*** Opening Excerpt to read ***
Performant Large-Scale Postgres Migrations

November 30, 2016

[rails] [postgres] [scaling]

Recently I tried to add a column to one of our very big tables, and as you might expect from the title of this blog, it took so long that I aborted it after an hour. Can you spot the problem?

class AddInfoColumnToCaseDocketReport < ActiveRecord::Migration
  def change
    add_column :case_docket_reports, :info, :jsonb, default: '{}'
  end
end

Not all migrations are created equal. Adding a column to Postgres without a default value is very fast because only the catalog tables get written. With a default value, however, it can get very, very, s-l-o-w, because it has to make a copy of every row and reindex.
*** Closing Excerpt to read ***
*** Opening Extracted information ***
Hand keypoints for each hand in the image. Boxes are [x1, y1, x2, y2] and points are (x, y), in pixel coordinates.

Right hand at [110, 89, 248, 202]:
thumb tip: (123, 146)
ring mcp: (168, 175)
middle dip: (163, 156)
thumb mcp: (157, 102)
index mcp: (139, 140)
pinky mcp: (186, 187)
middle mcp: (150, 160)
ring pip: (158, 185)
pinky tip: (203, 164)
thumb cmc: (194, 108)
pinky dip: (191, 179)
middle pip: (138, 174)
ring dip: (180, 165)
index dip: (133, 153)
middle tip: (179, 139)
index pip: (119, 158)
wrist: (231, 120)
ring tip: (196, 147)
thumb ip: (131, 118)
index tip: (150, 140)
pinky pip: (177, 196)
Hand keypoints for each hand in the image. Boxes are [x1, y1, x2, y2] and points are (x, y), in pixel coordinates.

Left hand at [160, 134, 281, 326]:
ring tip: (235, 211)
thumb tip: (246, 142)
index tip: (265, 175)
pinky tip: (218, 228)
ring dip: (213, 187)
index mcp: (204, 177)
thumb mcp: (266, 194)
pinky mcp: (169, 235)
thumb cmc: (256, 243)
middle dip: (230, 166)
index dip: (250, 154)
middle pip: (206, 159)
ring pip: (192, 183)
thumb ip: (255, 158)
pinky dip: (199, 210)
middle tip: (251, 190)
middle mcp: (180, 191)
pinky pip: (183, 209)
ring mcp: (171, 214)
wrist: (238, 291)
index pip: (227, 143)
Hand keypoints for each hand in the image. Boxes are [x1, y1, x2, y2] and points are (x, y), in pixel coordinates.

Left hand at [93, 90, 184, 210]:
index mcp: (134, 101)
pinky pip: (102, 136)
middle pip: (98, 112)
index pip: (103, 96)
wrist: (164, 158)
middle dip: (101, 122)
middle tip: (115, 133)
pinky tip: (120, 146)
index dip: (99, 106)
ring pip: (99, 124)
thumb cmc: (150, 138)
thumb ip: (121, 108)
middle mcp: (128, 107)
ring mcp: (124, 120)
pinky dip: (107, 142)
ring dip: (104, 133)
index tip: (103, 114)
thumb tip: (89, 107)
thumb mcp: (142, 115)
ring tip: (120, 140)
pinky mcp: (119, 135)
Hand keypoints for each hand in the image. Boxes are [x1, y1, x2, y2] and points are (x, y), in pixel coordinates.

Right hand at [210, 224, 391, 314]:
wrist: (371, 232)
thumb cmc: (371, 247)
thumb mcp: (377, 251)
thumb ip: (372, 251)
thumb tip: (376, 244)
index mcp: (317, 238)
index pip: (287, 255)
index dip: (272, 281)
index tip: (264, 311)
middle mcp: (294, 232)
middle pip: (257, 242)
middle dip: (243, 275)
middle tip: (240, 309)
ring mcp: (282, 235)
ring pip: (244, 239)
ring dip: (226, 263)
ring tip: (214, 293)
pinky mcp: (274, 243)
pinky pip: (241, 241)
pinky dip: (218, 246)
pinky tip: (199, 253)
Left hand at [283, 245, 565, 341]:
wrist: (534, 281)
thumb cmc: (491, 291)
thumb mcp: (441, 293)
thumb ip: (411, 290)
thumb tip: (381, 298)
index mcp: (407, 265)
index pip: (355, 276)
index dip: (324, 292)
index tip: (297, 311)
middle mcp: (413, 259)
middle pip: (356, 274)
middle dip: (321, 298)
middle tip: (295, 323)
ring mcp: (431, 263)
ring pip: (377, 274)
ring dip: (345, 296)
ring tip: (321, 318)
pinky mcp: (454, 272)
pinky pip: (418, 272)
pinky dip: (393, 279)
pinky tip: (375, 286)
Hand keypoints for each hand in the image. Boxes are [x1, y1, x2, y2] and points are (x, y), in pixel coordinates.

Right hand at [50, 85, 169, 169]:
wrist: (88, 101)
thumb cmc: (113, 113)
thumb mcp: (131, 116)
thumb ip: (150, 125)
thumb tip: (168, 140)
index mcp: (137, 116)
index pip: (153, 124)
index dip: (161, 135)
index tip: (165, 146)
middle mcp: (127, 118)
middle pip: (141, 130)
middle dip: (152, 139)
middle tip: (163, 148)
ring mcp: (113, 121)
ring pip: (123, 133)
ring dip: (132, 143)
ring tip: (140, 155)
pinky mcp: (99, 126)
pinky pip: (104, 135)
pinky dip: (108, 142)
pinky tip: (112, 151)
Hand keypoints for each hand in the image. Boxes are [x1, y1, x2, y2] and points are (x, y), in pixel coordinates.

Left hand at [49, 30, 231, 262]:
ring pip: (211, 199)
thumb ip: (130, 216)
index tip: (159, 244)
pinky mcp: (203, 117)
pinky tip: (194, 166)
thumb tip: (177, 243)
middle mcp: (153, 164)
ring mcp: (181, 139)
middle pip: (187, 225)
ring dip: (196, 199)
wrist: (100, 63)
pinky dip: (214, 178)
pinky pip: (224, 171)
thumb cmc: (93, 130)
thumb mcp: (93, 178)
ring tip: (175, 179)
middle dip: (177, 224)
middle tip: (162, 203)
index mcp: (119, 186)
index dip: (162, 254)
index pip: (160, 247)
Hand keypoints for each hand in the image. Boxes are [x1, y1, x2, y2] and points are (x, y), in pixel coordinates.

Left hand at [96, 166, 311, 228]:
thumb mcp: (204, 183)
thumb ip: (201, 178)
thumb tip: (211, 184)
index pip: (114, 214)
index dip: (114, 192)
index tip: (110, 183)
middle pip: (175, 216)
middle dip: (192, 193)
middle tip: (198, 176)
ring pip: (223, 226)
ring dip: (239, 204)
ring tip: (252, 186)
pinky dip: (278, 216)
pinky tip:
*** Closing Extracted information ***
▸ Work order 1:
Decide whether each statement agrees with the post on Postgres migrations, answering yes or no and quoting the words from the post that settle it. (a) The author let the column migration run until it finished. (b) Adding a column without a default value writes only to the catalog tables. (c) The migration adds the new column with the jsonb type.
▸ Work order 2:
Write the next part of the post on Postgres migrations, picking up after its last sentence.
The listing has no connection to the post on Postgres migrations.

▸ Answer section 1:
(a) No: "I aborted it after an hour."
(b) Yes: "Adding a column to Postgres without a default value is very fast because only the catalog tables get written."
(c) Yes: "add_column :case_docket_reports, :info, :jsonb, default: '{}'"

▸ Answer section 2:
Add columns without default values

Adding a default value to an existing column is also remarkably fast, as it also does not change any existing rows. So, if we break this migration into 2 steps, it will be very, very, fast:

class AddInfoColumnToCaseDocketReport < ActiveRecord::Migration
  def change
    add_column :case_docket_reports, :info, :jsonb
    change_column :case_docket_reports, :info, :jsonb, default: '{}'
  end
end

Add default values to existing columns

Of course, now your table has columns filled with NULL values, which may or may not be a bad thing in your application. Let’s assume for the moment that it is a bad thing. How do we update all of those rows? The naive approach in Rails is to iterate over each object, assigning the new value:

CaseDocketReport.where(info: nil).find_each(batch_size: 100) do |docket_report|
  docket_report.update(info: {})
end

This is also very slow because you have to drag each row from Postgres, over the “wire” and into Rails, create the associated objects and then write each change out in an isolated transaction. There is an alternative that is very fast: Rails exposes the SQL UPDATE via the #update_all method. This is very, very fast:

loop do
  results = CaseDocketReport.where(info: nil).limit(10_000).update_all(info: {})
  break if results == 0
end

This little snippet, in one SQL command, will update 10,000 rows at a time!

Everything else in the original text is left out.